The thick part 61 of the sealing body 6 connects the through-hole peripheral part 6.
a and another portion 6b, and the through-hole surrounding portion 6a of the thick walled portion 61 is molded separately from the other portion 6b, and its outer circumferential surface 6c gradually moves toward the power generating element side. The other portion 6b of the thick wall portion 61 is formed integrally with the outer peripheral edge portion 62 and the connecting portion 63, and the inner peripheral surface 6d thereof is formed into a tapered cylinder whose diameter is reduced. Outer peripheral surface 6c of peripheral portion 6a
The through hole peripheral portion 6a is inserted into the other portion 6b from its small diameter end, and the through hole peripheral portion 6a is inserted into the other portion 6b from the end on the small diameter side.
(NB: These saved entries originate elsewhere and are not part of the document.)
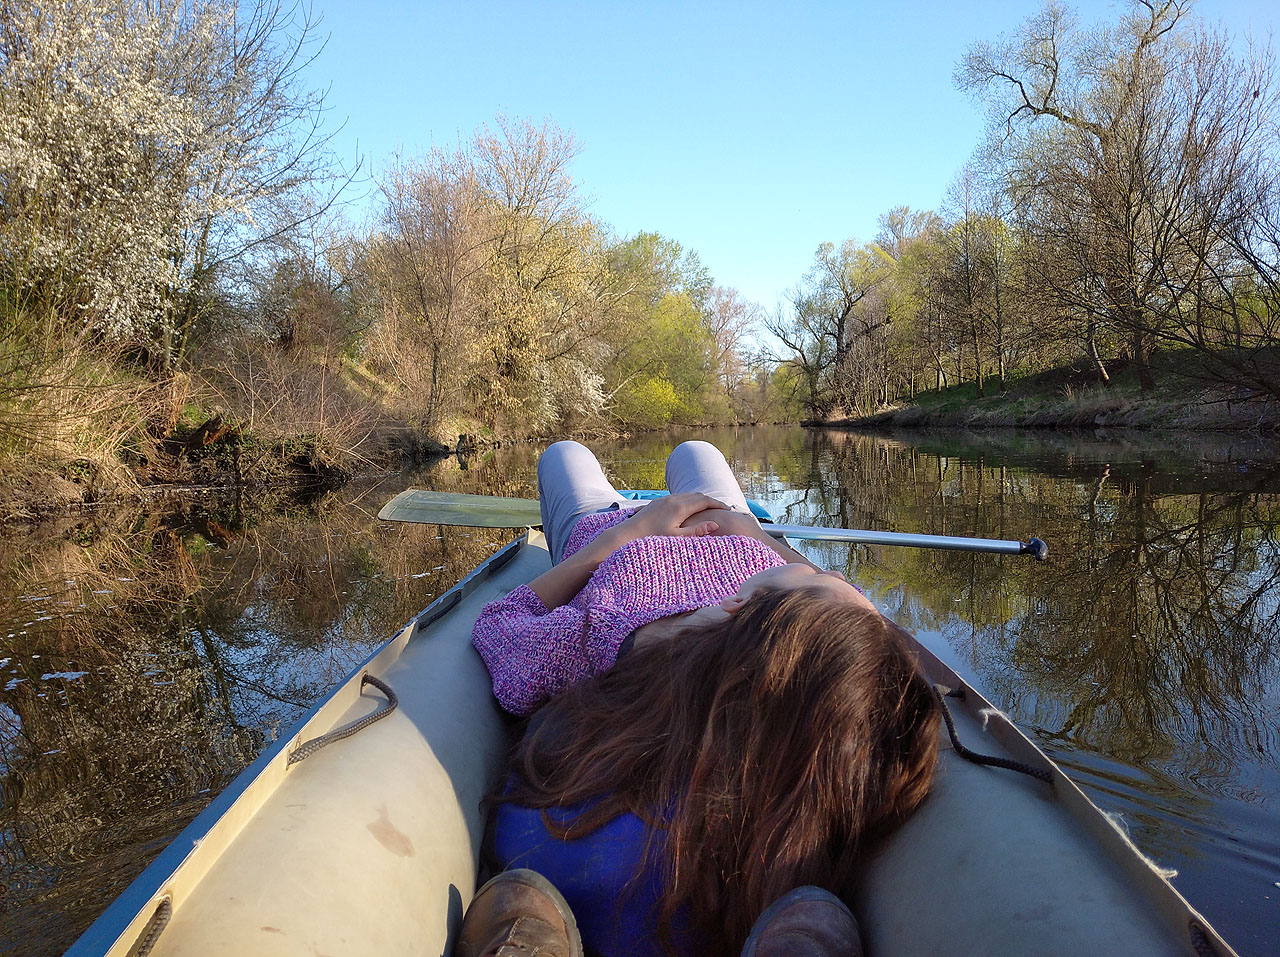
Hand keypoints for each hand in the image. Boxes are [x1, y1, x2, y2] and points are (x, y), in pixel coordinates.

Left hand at [608, 492, 729, 545]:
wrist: (628, 532)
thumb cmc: (651, 538)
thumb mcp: (676, 537)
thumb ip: (696, 531)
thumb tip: (715, 525)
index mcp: (680, 508)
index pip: (705, 501)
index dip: (718, 504)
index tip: (728, 510)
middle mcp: (673, 500)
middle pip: (698, 495)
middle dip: (711, 501)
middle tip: (722, 509)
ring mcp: (665, 499)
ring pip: (688, 494)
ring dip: (700, 499)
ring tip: (709, 508)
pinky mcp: (658, 501)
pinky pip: (679, 496)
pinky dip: (689, 500)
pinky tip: (691, 508)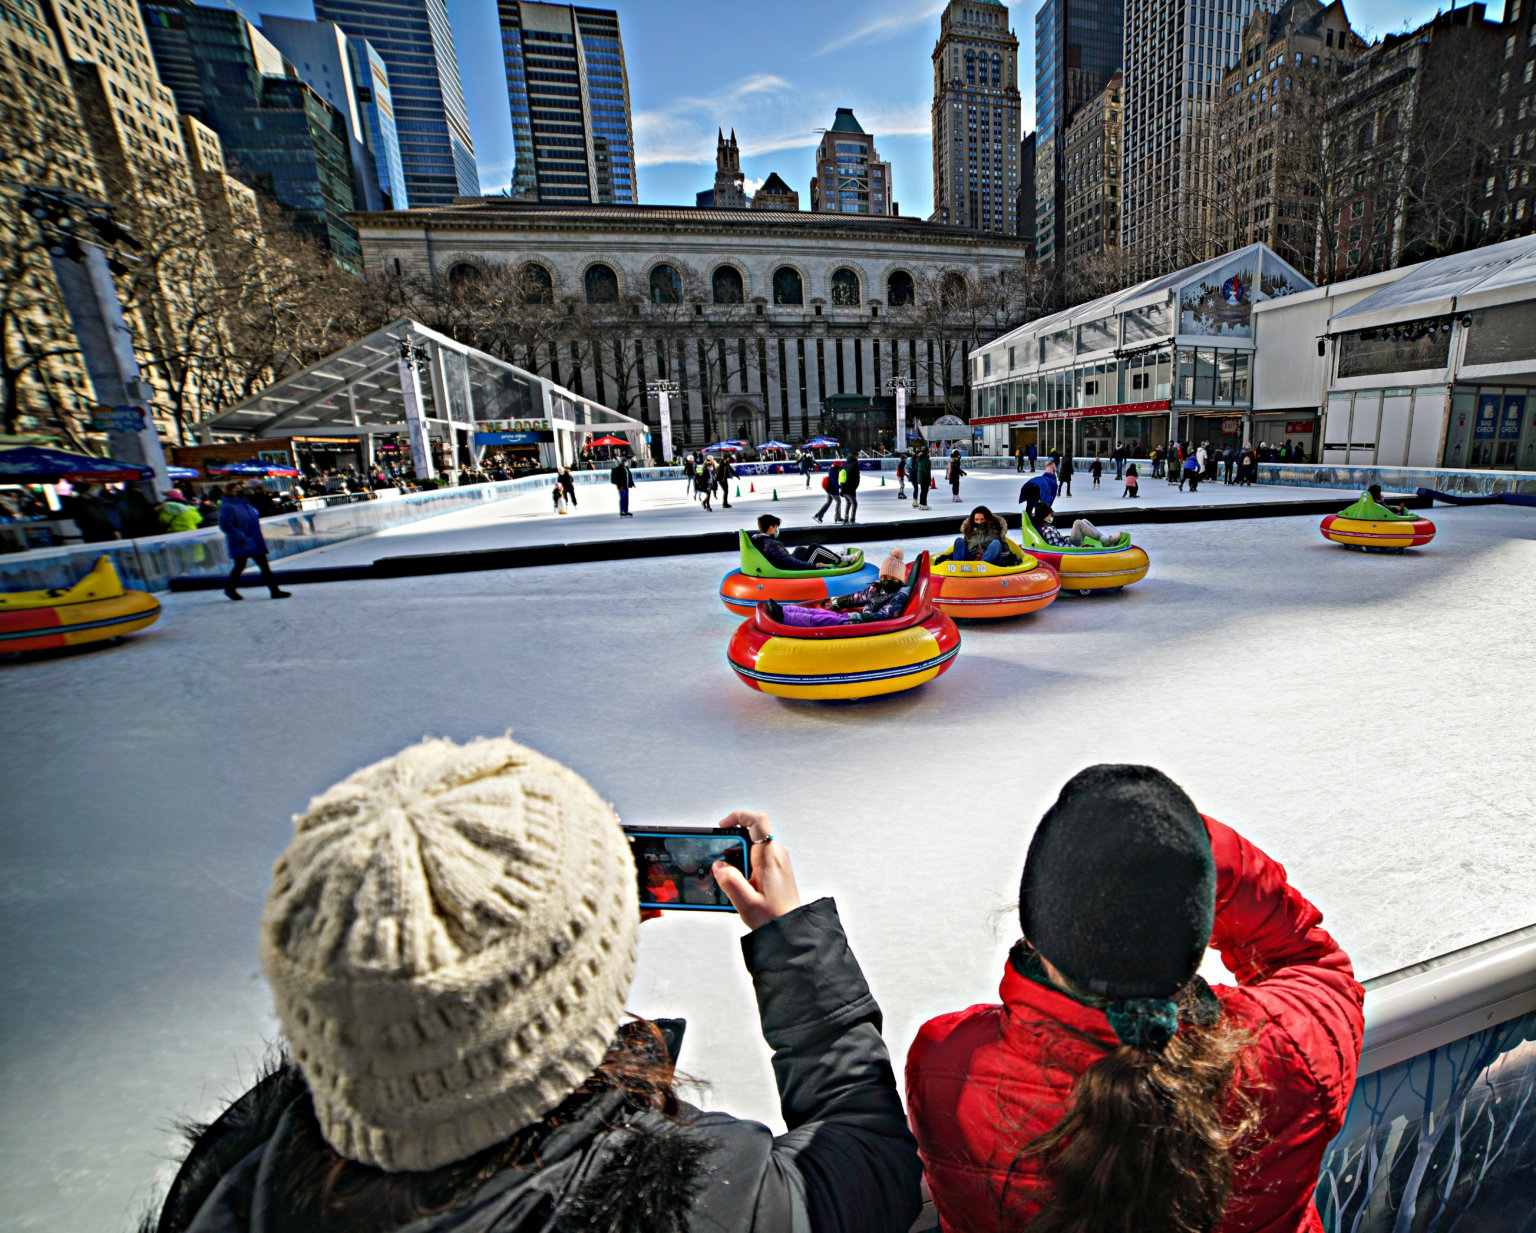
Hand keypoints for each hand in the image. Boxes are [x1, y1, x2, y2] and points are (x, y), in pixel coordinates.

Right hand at [712, 810, 800, 930]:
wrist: (791, 928)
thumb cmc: (775, 918)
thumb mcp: (746, 902)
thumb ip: (730, 882)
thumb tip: (719, 866)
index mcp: (770, 857)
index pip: (757, 821)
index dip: (738, 816)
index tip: (722, 826)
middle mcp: (777, 854)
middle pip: (752, 832)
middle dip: (733, 842)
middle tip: (723, 860)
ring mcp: (778, 860)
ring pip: (754, 845)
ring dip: (738, 854)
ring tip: (733, 877)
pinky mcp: (777, 868)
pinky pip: (758, 855)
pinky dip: (745, 862)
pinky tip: (741, 882)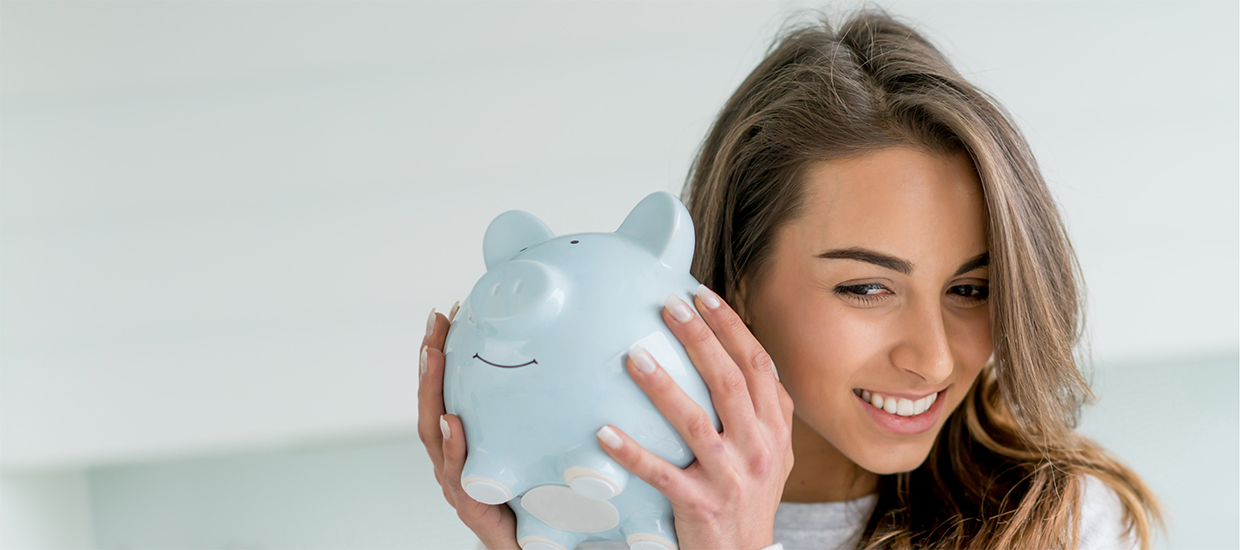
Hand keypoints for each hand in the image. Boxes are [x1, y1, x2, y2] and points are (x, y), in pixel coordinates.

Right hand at [418, 302, 519, 549]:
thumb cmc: (541, 500)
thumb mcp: (542, 448)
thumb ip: (543, 414)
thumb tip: (573, 354)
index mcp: (466, 443)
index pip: (447, 391)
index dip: (441, 355)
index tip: (445, 314)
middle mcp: (456, 460)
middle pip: (432, 405)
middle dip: (430, 364)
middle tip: (434, 326)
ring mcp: (459, 483)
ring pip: (434, 434)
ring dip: (433, 393)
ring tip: (434, 358)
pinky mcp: (473, 509)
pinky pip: (458, 475)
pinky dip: (453, 447)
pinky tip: (452, 423)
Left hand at [595, 285, 794, 549]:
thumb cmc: (751, 497)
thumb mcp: (772, 450)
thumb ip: (761, 407)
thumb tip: (733, 348)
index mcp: (775, 428)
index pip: (757, 365)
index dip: (731, 328)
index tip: (702, 296)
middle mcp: (758, 448)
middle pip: (728, 382)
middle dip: (699, 339)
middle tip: (669, 307)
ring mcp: (731, 477)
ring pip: (694, 423)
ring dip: (663, 387)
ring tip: (635, 357)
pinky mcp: (700, 504)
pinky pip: (661, 474)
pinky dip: (632, 453)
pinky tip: (605, 433)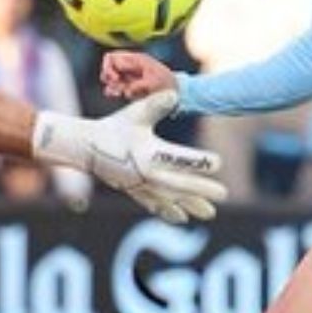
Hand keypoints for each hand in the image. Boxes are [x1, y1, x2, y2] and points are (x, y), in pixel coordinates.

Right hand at [32, 92, 225, 222]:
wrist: (86, 147)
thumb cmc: (114, 127)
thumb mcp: (135, 113)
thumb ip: (156, 104)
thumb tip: (175, 94)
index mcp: (150, 153)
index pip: (182, 160)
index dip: (201, 162)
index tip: (218, 163)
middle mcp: (148, 174)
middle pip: (181, 184)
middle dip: (203, 190)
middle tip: (225, 195)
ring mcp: (141, 186)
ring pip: (171, 199)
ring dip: (191, 206)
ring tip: (210, 213)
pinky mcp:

The element is housed in the positive electrode can 4, the negative electrode lead rod 5 is inserted into the through hole 64 of the sealing body 6, and the annular support body 7 is connected to the thick part 61 and the outer peripheral edge 62 of the sealing body 6. The opening of the positive electrode can 4, which is inserted between the
As described above, the negative electrode lead rod 5 is inserted, the annular support 7 is inserted into the sealing body 6, and the opening peripheral wall of the positive electrode can 4 is tightened inward to cover the inner peripheral surface of the sealing body 6.
The insulating ring 10 is placed on the open end of the positive electrode can 4, and the leaf spring 9 is connected to the negative electrode lead rod 5 at its center.
The head of the is pressed downward in the axial direction, and its end is held between the insulating ring 10 and the peripheral edge of the negative terminal plate 8, and the positive terminal plate 12 is disposed at the lower part of the positive electrode can 4, and the The resin tube 11 is connected to the outer peripheral surface of the positive electrode can 4,
The resin ring 14 covers the peripheral edge of the negative terminal plate 8 and the peripheral edge of the positive terminal plate 12, and the resin ring 15 is disposed above the upper end of the resin tube 11. The metal exterior can 13 is arranged at the bottom of the resin tube 11.
A cylindrical alkaline battery, characterized in that a resin ring 14 is tightened axially downward at its upper end, and a resin ring 15 is tightened axially upward at its lower end.